その間、法水は側の置|洋燈《ランプ》を調べていたが、偶然注目すべき発見にぶつかった。そのナデコフ型置洋燈と云うのは、電燈普及以前|露西亜《ロシア》の上流家庭に流行《はや》ったもので、芯《しん》の加減|捻子《ねじ》がある部分にそれがなく、そこが普通型のものより遙かに大きく小大鼓形をしている。そして、鎧扉《よろいど》式に十数条の縦窓が開くようになっていて、そこから外気が入ると、上方の熱い空気との間に気流が起って、それが中央の筒にある弁を押して回転させ、徐々に芯を押し出すのである。
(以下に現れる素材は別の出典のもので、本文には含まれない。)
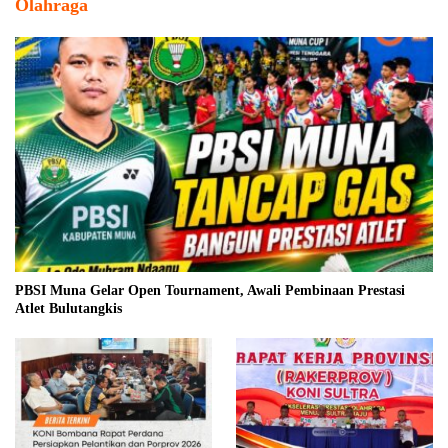
Olahraga
PBSI Muna Gelar Open Tournament, Awali Pembinaan Prestasi
Atlet Bulutangkis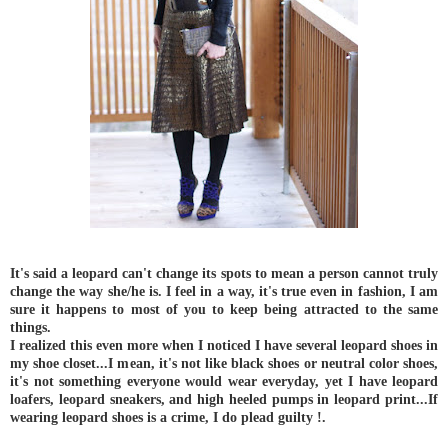
It's said a leopard can't change its spots to mean a person cannot truly
change the way she/he is. I feel in a way, it's true even in fashion, I am
sure it happens to most of you to keep being attracted to the same
things.
I realized this even more when I noticed I have several leopard shoes in
my shoe closet...I mean, it's not like black shoes or neutral color shoes,
it's not something everyone would wear everyday, yet I have leopard
loafers, leopard sneakers, and high heeled pumps in leopard print...If
wearing leopard shoes is a crime, I do plead guilty !.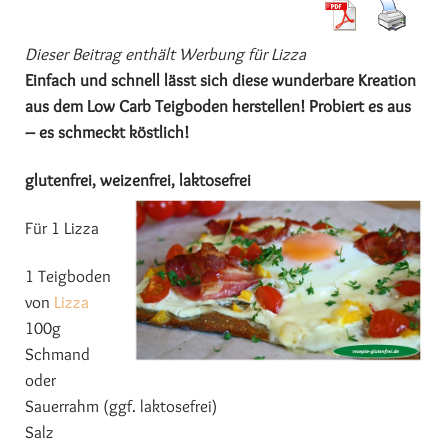
Dieser Beitrag enthält Werbung für Lizza
Einfach und schnell lässt sich diese wunderbare Kreation
aus dem Low Carb Teigboden herstellen! Probiert es aus
– es schmeckt köstlich!
glutenfrei, weizenfrei, laktosefrei
Für 1 Lizza
1 Teigboden
von
Lizza
100g
Schmand
oder
Sauerrahm (ggf. laktosefrei)
Salz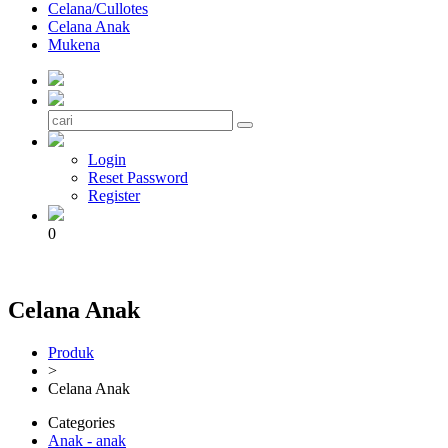
Celana/Cullotes
Celana Anak
Mukena
Login
Reset Password
Register
0
Celana Anak
Produk
>
Celana Anak
Categories
Anak - anak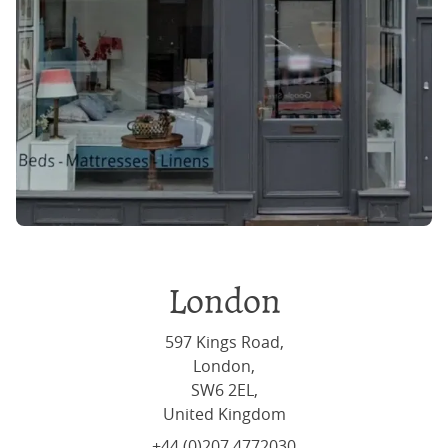
London
597 Kings Road,
London,
SW6 2EL,
United Kingdom
+44 (0)207 4772030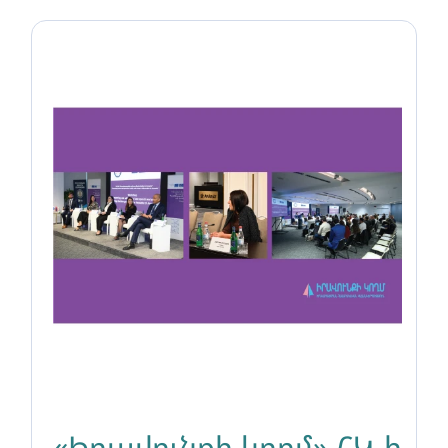
անվտանգության
վերաբերյալ
«Իրավունքի կողմ» ՀԿ-ի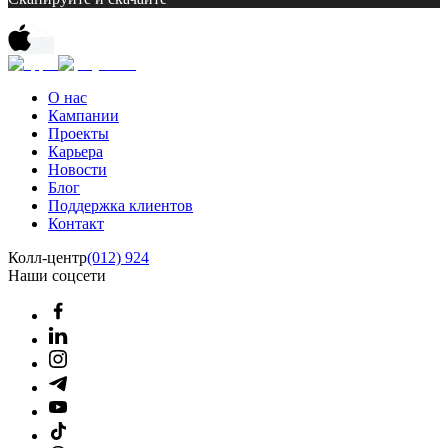
О нас
Кампании
Проекты
Карьера
Новости
Блог
Поддержка клиентов
Контакт
Колл-центр
(012) 924
Наши соцсети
しかし、法水に固唾《かたず》を呑ませたものは、この装置ではなく、安手の襟飾《ネクタイ》を継ぎ合せて貼ってある、台の底だった。彼が何の気なしにそれを剥がして見ると、内側の洋皮紙に――イワン・トドロイッチよりニコライ・ニコラエヴィッチ大公に贈る――と認められてあった。それを肩越しに見て、一人の外事課員が驚いたように云った。
「これですよ――四年程前|巴里《パリー》警察本部から移牒のありましたのは。大公の死後に、手ずから書かれた備品目録の中から、カライクの宝冠と皇帝《ツァール》の侍従長トドロイッチから贈られたこの置洋燈が紛失しているのです。」